Au milieu des années 980, j'ai travaillé avec certains des meilleurs musiciens du monde sur le disque à succès anti-apartheid « Sun City ». En 1988, j’ai fondé et produit une série télévisée distribuée dans le monde entier, « South Africa Now », qui a duré 156 épisodes chaque semaine pendant trois ans. Puis ont commencé les documentaires, dont beaucoup ont été coproduits avec la société sud-africaine d'Anant Singh, Videovision, nécessitant des milliers d'heures d'effort. Je ne l’ai pas fait et je n’aurais pas pu le faire seul.
« Enfin libre » sur la libération de Mandela « est sorti » en 1990, puis j'ai joué un rôle dans sa première interview d'une heure à la télévision américaine depuis Lusaka où il visitait le siège de l'ANC en exil. Plus tard, je me suis rendu en Suède lorsqu'il a retrouvé son associé juridique malade, puis président de l'ANC, Oliver Tambo, après trois décennies.
De là, il est retourné à Londres pour aider à produire l'immense concert des étoiles le saluant ainsi que Winnie au stade de Wembley à Londres, auquel ont assisté 90.000 XNUMX personnes et retransmis en direct dans le monde entier mais pas aux États-Unis. C’était une indication de la difficulté que nous avons eu à faire en sorte que les questions sud-africaines soient régulièrement évoquées dans les médias américains, même si le peuple américain l’a accueilli favorablement et l’a idolâtré en masse.

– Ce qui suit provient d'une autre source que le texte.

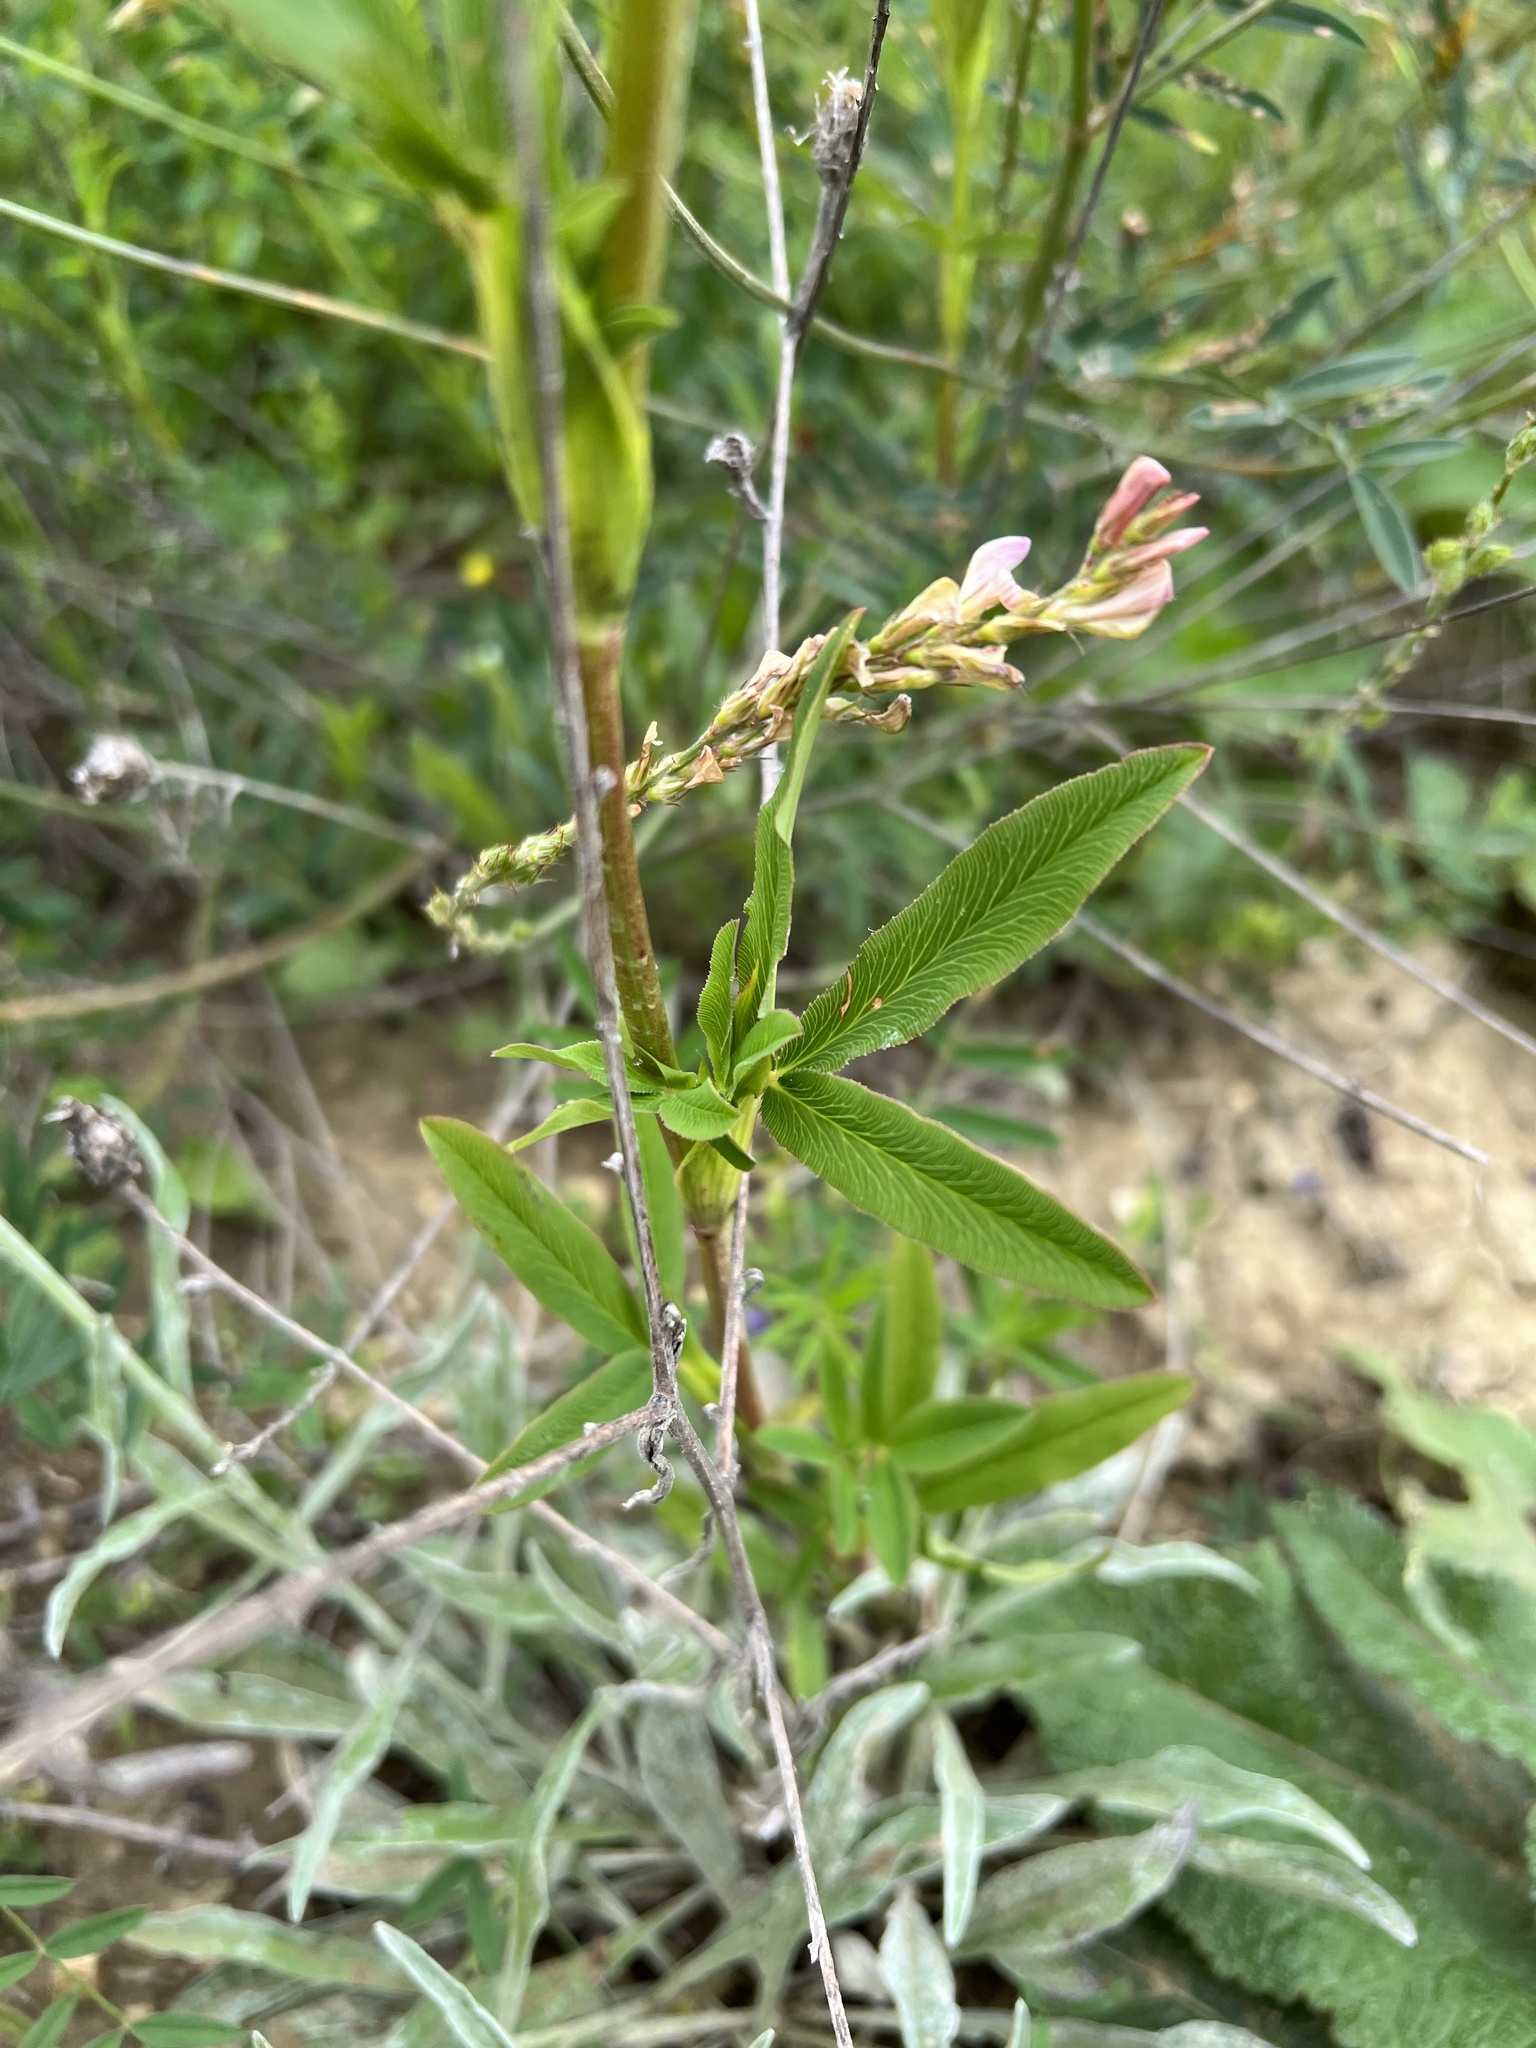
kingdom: Plantae
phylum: Tracheophyta
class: Magnoliopsida
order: Fabales
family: Fabaceae
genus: Trifolium
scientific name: Trifolium rubens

Quelques mois plus tard, j'étais avec lui lors de sa tournée triomphale dans huit villes des États-Unis, au cours de laquelle il a rempli les stades et inspiré des millions de personnes. J'ai tout filmé pour le documentaire « Mandela In America ». Ensuite, Madiba, comme on l'appelle sous le nom de son clan, et son peuple m'ont invité en Afrique du Sud pour documenter sa candidature à la présidence en 1994. Nous avons appelé ce film « Compte à rebours vers la liberté : dix jours qui ont changé l'Afrique du Sud ».
Un an plus tard, j'étais de retour en Afrique du Sud avec la cinéaste Barbara Kopple pour documenter une réunion émouvante d'anciens prisonniers retournant à la prison de Robben Island qui avait été leur domicile. À quelle fréquence cela arrive-t-il dans l’histoire ? Cela a abouti au film « Prisonniers de l’espoir » que nous avons co-réalisé.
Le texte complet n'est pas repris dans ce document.